Schätzungen zufolge sterben jedes Jahr mehr als 150.000 Menschen weltweit an Hitzewellen, und die neue Studie zeigt regionale Unterschiede bei den Todesfällen durch Hitzewellen.
Hitzewellen, also Perioden mit extrem hohen Umgebungstemperaturen, die einige Tage andauern, können eine überwältigende thermische Belastung für den menschlichen Körper darstellen.
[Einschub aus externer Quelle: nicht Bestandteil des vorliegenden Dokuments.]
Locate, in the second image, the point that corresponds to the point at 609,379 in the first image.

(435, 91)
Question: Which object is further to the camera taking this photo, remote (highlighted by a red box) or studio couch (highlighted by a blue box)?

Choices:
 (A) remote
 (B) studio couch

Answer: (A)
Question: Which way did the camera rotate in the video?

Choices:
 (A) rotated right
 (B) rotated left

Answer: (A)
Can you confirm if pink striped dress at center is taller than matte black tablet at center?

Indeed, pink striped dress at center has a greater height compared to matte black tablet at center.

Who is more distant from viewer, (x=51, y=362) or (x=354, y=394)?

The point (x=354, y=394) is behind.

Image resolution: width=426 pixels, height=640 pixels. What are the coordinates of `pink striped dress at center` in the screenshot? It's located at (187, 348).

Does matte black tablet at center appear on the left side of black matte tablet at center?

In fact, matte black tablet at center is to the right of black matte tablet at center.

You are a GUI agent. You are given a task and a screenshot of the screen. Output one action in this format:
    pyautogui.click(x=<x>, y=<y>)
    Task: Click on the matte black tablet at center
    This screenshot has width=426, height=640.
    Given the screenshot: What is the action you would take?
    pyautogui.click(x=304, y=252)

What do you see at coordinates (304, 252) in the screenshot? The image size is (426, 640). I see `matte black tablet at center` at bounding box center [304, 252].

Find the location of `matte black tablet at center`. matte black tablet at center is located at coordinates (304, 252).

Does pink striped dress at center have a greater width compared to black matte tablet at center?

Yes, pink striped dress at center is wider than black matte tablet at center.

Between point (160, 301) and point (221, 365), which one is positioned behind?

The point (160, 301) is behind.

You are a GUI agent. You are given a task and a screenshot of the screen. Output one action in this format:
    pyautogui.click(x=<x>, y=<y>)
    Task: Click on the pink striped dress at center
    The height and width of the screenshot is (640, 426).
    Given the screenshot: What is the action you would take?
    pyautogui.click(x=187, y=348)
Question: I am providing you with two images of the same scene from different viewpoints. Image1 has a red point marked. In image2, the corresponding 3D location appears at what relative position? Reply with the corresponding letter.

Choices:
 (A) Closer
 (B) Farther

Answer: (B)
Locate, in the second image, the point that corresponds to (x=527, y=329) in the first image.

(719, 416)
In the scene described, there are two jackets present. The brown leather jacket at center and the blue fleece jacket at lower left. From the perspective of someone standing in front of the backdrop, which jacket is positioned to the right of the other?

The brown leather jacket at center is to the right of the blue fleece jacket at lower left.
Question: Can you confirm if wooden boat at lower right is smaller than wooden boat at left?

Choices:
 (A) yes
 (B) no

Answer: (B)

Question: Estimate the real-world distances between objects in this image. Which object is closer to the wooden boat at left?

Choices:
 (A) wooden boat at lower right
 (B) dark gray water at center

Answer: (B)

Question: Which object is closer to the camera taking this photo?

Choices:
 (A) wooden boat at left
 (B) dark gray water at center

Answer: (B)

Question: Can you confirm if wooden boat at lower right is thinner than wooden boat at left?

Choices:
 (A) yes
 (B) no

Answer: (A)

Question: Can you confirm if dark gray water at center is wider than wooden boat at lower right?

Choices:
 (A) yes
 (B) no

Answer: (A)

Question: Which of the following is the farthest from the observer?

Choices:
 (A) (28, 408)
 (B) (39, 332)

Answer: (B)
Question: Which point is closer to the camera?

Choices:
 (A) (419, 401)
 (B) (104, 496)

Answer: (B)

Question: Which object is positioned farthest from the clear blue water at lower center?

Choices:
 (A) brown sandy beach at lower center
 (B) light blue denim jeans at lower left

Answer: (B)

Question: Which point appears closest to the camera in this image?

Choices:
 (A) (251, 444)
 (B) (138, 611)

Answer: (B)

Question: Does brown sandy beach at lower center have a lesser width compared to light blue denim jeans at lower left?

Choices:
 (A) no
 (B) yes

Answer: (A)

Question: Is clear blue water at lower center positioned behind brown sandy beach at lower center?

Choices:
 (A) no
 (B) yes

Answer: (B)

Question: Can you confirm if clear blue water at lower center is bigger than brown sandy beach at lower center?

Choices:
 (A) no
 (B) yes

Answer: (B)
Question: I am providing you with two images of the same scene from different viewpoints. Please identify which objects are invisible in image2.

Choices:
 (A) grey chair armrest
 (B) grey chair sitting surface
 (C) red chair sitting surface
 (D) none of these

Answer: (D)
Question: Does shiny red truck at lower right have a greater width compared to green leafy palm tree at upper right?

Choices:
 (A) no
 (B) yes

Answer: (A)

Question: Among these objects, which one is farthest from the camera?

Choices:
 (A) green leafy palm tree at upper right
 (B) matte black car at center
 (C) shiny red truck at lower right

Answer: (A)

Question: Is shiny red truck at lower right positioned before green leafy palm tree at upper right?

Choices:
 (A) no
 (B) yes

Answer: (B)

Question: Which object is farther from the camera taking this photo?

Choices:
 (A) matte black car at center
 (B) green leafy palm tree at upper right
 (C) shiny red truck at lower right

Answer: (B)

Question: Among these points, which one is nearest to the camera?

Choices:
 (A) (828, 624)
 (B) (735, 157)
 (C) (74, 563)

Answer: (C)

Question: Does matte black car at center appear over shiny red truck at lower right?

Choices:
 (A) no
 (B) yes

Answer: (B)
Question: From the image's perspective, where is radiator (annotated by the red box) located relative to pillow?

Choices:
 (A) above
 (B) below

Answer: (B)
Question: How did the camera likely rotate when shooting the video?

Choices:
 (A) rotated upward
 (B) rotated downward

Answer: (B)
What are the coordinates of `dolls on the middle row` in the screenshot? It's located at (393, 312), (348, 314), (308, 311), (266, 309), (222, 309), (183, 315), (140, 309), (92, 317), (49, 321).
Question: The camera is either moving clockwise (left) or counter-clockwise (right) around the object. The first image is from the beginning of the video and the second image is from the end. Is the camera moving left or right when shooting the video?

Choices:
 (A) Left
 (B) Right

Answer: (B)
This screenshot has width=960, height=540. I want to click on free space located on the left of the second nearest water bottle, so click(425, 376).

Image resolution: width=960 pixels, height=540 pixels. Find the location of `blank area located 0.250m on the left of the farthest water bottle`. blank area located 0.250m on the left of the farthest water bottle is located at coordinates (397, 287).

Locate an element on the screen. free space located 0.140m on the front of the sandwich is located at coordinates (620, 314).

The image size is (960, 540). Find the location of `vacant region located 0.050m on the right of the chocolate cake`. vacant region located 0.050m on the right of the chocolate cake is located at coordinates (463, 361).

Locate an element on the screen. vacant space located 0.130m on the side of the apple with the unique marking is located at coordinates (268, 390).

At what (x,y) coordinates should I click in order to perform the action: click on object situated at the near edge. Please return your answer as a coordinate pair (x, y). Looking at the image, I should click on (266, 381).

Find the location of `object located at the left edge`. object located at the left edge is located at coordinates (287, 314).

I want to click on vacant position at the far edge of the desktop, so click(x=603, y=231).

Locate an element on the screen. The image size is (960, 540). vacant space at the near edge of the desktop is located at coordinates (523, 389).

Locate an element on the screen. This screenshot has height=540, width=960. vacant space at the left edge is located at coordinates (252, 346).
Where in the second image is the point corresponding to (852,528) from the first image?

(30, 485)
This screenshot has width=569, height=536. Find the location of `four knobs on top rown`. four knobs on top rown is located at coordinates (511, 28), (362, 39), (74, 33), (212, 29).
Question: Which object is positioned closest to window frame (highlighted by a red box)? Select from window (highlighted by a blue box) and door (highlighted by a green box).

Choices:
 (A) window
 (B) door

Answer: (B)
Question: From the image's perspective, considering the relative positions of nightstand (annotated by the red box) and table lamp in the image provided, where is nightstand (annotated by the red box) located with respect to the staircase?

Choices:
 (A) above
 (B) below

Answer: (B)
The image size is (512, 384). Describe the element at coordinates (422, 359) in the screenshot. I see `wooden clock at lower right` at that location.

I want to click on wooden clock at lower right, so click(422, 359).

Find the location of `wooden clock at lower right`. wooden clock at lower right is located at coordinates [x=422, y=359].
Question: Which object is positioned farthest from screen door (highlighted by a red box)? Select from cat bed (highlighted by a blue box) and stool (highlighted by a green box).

In früheren Studien wurde die Auswirkung einzelner Hitzewellen auf die übermäßige Sterblichkeit in lokalen Gebieten quantifiziert, diese Statistiken wurden jedoch nicht weltweit über einen so langen Zeitraum verglichen.
In der neuen Studie verwendeten die Forscher Daten des Multi-Country Multi-City (MCC) Collaborative Research Network, das tägliche Todesfälle und Temperaturen von 750 Standorten in 43 Ländern umfasste. Mithilfe der MCC-Daten schätzten die Forscher die übermäßigen Todesfälle durch Hitzewellen auf der ganzen Welt im Zeitraum 1990 bis 2019 und kartierten die Unterschiede dieser Todesfälle zwischen den Kontinenten.
Während der warmen Jahreszeiten von 1990 bis 2019 verursachten hitzewellenbedingte übermäßige Todesfälle 153.078 Todesfälle pro Jahr, insgesamt 236 Todesfälle pro zehn Millionen Einwohner oder 1 % der weltweiten Todesfälle. Während Asien die höchste Zahl geschätzter Todesfälle aufwies, verzeichnete Europa mit 655 Todesfällen pro zehn Millionen Einwohner die höchste bevölkerungsbereinigte Rate. Eine erhebliche Belastung durch geschätzte Todesfälle war in Süd- und Osteuropa sowie im Gebiet zwischen Nordafrika, der Arabischen Halbinsel und Südasien zu verzeichnen. Auf nationaler Ebene verzeichneten Griechenland, Malta und Italien die höchsten Sterberaten. Insgesamt wurden die höchsten geschätzten Raten an Todesfällen durch Hitzewellen in Gebieten mit trockenem Klima und niedrigem bis mittlerem Einkommen beobachtet. Das Verständnis der regionalen Ungleichheit der hitzewellenbedingten Sterblichkeit ist der Schlüssel zur Planung der lokalen Anpassung und des Risikomanagements an den Klimawandel.